7.6. Data Processing Framework#
The Data Processing Framework (DPF) provides support for the development of data processing pipelines. Specific examples of data processing pipelines include: statistics (image noise and S/N estimation, sky brightness, seeing estimation, number of sources), astrometry (computing WCS for imaging detectors), image matching (coordinate transformation, image registration), data filtering, image cube construction, data extraction (e.g., IFS wavelength slices), image manipulation (masking, interpolation), image analysis, PSF creation (AO PSF simulation), spectral analysis, photometric calibration, spectral reduction, image reduction, image mosaic creation, etc.

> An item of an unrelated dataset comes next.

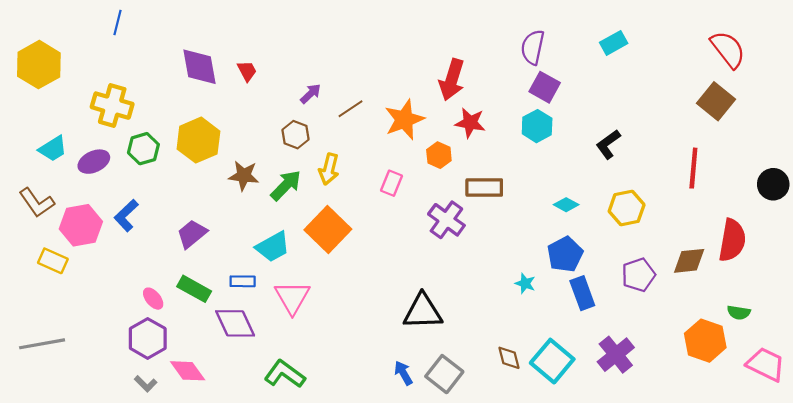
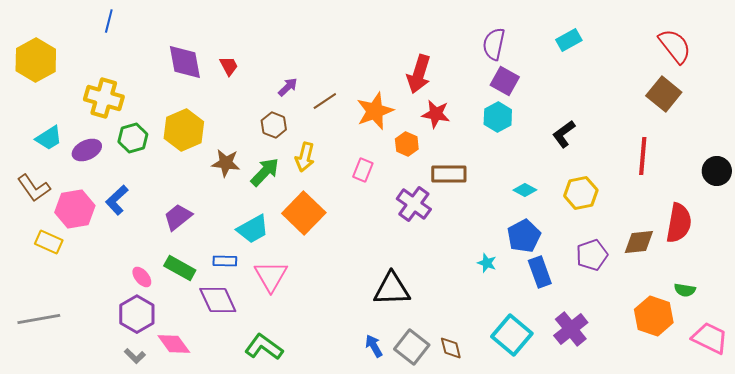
brown diamond: (509, 358) -> (451, 348), moved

The framework design is based on the Pipes and Filter design pattern. Pipelines act as wrappers of existing or newly developed data reduction systems and provide a thin unified interface to the observatory operations software. The goal of this approach is to reach a balance between the uniform operation and maintenance of the observatory and the cost of developing new pipelines that are successors of existing ones.
The table below provides a definition of the main DPF components:
Component Name |
Description |
---|---|
Pipeline |
Collection of Filters and data processing Recipes |
Filter |
Elementary processing unit of a data processing pipeline (e.g., bias or dark filter in a data reduction pipeline). Each Filter has a set of data inputs and outputs and a set of parameters that tailor its behavior. Data inputs and outputs can be streams or files and often capture an intermediate processing step. The Core Framework provides different communication transports (e.g. inproc, ipc, tcp) for flexible and efficient I/O management and deployment. |
Recipe |
Defines a concrete sequence of connected Filters. Each Recipe has a set of data inputs, data outputs, parameters and validation rules (e.g., an instrument data processing pipeline may define a Recipe for each observing mode that requires a different data reduction strategy). The execution of Recipes will be often triggered during the execution of an observing sequence. |
The Figure below shows the DPF in the context of the definition of an observation.

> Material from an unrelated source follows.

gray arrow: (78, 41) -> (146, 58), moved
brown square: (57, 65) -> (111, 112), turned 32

Each Pipeline is specified by a set of SDFs that defines the interface of the Filters and Recipes components making up a pipeline. This interface enables the operation and integration of all the data pipelines in a uniform way, and provides the following capabilities:
Execution of the corresponding Recipes when the input and calibration data are available
Instantiation of a quick-look display when requested by the operator
Storage of by-products of the pipeline consistently throughout the observatory.
The framework includes tools that generate a set of Python interface skeletons that then act as wrappers of existing or new data pipelines. Skeletons have to be completed by the pipeline developer.
Multiple implementations of data processing tools and algorithms are available; some of them are summarized here:
Data Analysis Facilities - These are fully self-contained (e.g., PyRAF, IRAF) packages that come with tools for image display, data manipulation, analysis, and scripting, with which many observers are familiar. These packages also facilitate the development of high-level tools for instrument data reduction and quick-look extraction or analysis.
Numerical Libraries: Numerical libraries (e.g., LAPACK, ATLAS, FFTW, GSL, SciPy) will be the basis for developing software that requires high-performance numerical computations.
Data Extraction and Modeling - Data extraction and modeling tools (e.g., PSFEx, SExtractor, GALFIT) are useful for exposure time calculations during proposal preparation. They are also used during runtime operations for producing seeing statistics, data summary, astrometry, and to aid the monitoring of environmental conditions and data quality.
Positional Astronomy and Coordinate Transformation - These tools (e.g., SLALIB, SCAMP, WCSTools) are commonly used for relating sky coordinates and detector coordinates in images and for telescope pointing, for calculating spherical geometry, and for aligning imaging or spectroscopic data.
Data Container - Data containers transform a data type into another type (e.g., CFITSIO), or repackage data to be compliant with a standard format (e.g., Virtual Observatory).
Data Visualization - These tools (e.g., SAOImage JS9, WebGL) facilitate visualization of operational data, such as line or scatter plots; reduced, imaging, spectroscopy, or integral- field, data; exposure time calculation, and runtime observing displays.
Telescope Pointing Kernel and Pointing Analysis - TCSpk and TPoint will be the primary tools used for computing telescope pointing models, generating pointing demands, and performing pointing analysis to remove pointing errors due to flexure, alignment errors, or mechanical imperfections.
The Software and Controls Handbook defines a set of requirements (e.g., operating system compatibility, hardware acceleration) that have to be met by the data reduction packages and libraries used in the implementation of the data processing pipelines.